Classic Japanese Grands Prix


The Japanese Grand Prix, title deciders, monsoons and more

Think of the Japanese Grand Prix and images of classic championship showdowns come to mind.

The first year that Japan was included in the World Championship was 1976 and the race was blighted by torrential rain and poor visibility. Ferrari’s Niki Lauda famously retired his car rather than continue in the unsafe conditions and James Hunt clinched the title despite a late stop for tyres. Almost forgotten in all the drama was race winner Mario Andretti, who won a GP for the second time. Hunt scored his final GP win at Fuji 12 months later but that race was marred by a crash between Gilles Villeneuve and Ronnie Peterson. The Ferrari cartwheeled over the fence and two onlookers were killed.

That was the last Japanese GP for a decade and it was at Suzuki that it returned in 1987. Gerhard Berger scored the first of successive end-of-season race wins for Ferrari that year and Ayrton Senna recovered from a poor start in 1988 to snatch victory and the 1988 World Championship from McLaren-Honda team-mate Alain Prost. The two feuding McLaren drivers collided as they entered the chicane during the closing stages of the 1989 race with the Frenchman unable to continue. Senna returned to the track, changed his nosecone and passed Alessandro Nannini’s Benetton-Ford for the win only to be controversially disqualified, thus handing the title to Prost. Aguri Suzuki finished in a career-best third for Larrousse.

Prost moved to Ferrari for 1990 but they resumed their championship rivalry, which was decided in Senna’s favour when he drove Prost off the road at the start at Suzuka. That left Nelson Piquet to lead Roberto Moreno in a surprise 1-2 for Benetton-Ford. The following year, Senna clinched the title after Nigel Mansell’s Williams-Renault spun and the Brazilian handed the win to team-mate Gerhard Berger on the line.

In 1993, rookie Eddie Irvine drew Senna’s anger (and a post-race punch) when the Jordan driver repassed the race leader after being lapped. A year later saw heavy rain and injury to a marshal that forced the race to be red-flagged. Damon Hill drove one of the best races of his career to hold off Michael Schumacher on aggregate and set up a championship decider in Australia.

Hill was crowned 1996 world champion at Suzuka when Williams-Renault team-mate Jacques Villeneuve’s wheel fell off after a pitstop. McLaren’s Mika Häkkinen clinched both his titles at Suzuka (1998 and 1999), beating Ferrari on both occasions. Pole winner Schumacher stalled at the start and subsequently suffered a puncture in 1998 and Irvine could only finish third a year later, with Häkkinen the winner on both occasions.
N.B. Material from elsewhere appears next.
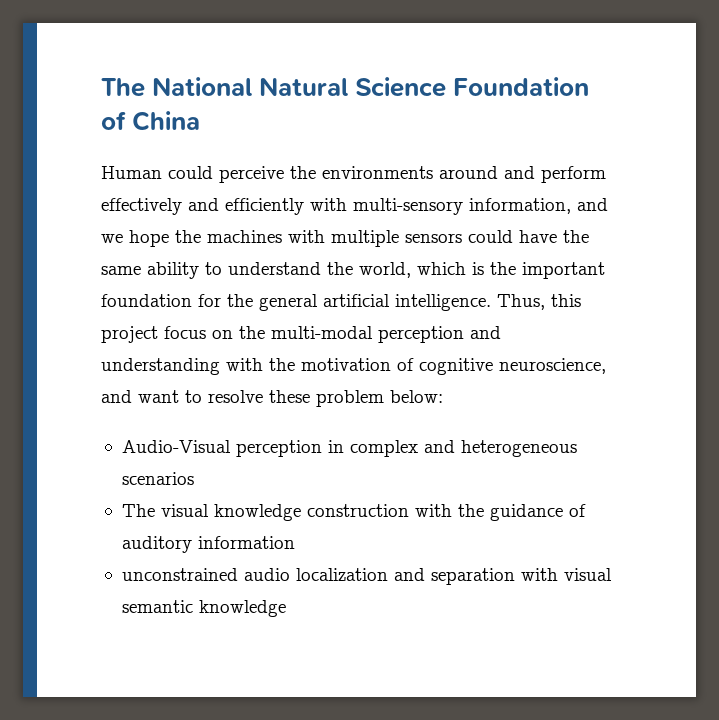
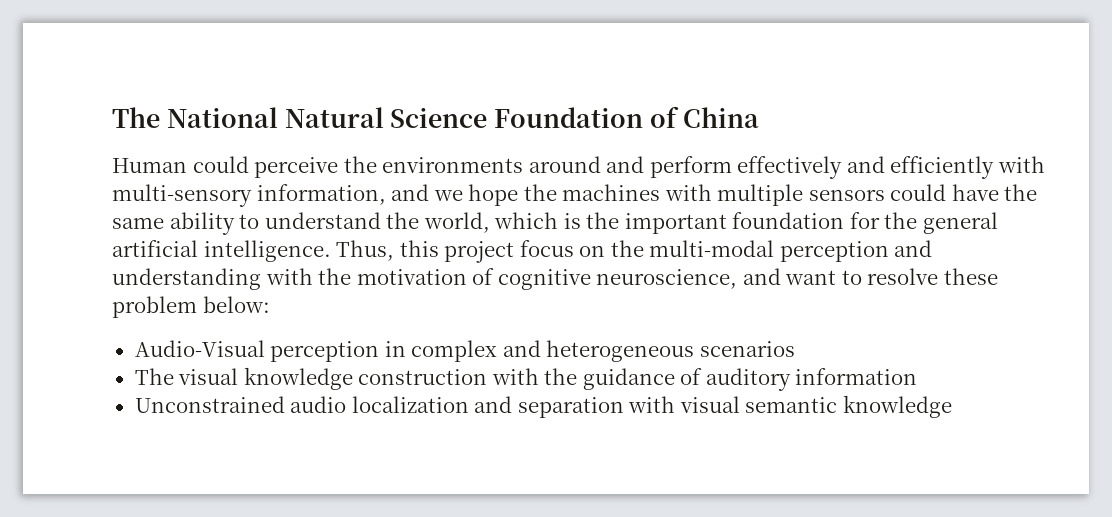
[121,568,238,581] unconstrained -> [134,396,285,413] Unconstrained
Read more: 2005 Japanese Grand Prix

Schumacher then beat Häkkinen in the rain-affected 2000 Japanese GP to become the first Ferrari world champion since 1979. He dominated in 2001 and led Rubens Barrrichello in a Ferrari 1-2 a year later on a day when Jordan-Honda’s Takuma Sato delighted his home crowd by qualifying seventh and finishing fifth. Schumacher survived contact with others and dropping to the back of the field to finish eighth to beat Kimi Räikkönen to the 2003 title by just two points.

Qualifying in 2004 was postponed to Sunday morning due to the threat of a typhoon, as it would be in 2010 once more. Wet weather mixed up the grid for the 2005 race and provided a classic. Räikkönen (McLaren-Mercedes) and Fernando Alonso (Renault) stormed through the field from 17th and 16th respectively. Räikkönen made an audacious last-lap pass to snatch victory from Giancarlo Fisichella with Alonso an equally impressive third.

The race moved to a revamped Fuji in 2007, where McLaren-Mercedes rookie Lewis Hamilton scored what seemed to be a decisive victory in the rain. However, he did not score another point and subsequently lost the title to Räikkönen at the final race. Hamilton crashed into Ferrari’s Felipe Massa in 2008 as Alonso scored an unexpected victory for Renault.

The Japanese GP returned to Suzuka in 2009 where the nimble Red Bull-Renaults excelled, Sebastian Vettel winning four of the next five editions of the race. He also finished in a conservative third position in 2011 to become the youngest back-to-back world champion in history. The loudest cheers in 2012 were reserved for Sauber’s Kamui Kobayashi, who finished third.

The 2014 race was a tragic affair, for Marussia’s Jules Bianchi was fatally injured when he crashed into a rescue vehicle that was removing another car.

Mercedes-Benz has dominated in recent years with Lewis Hamilton leading a 1-2 in 2014 and 2015 and Nico Rosberg winner 12 months ago.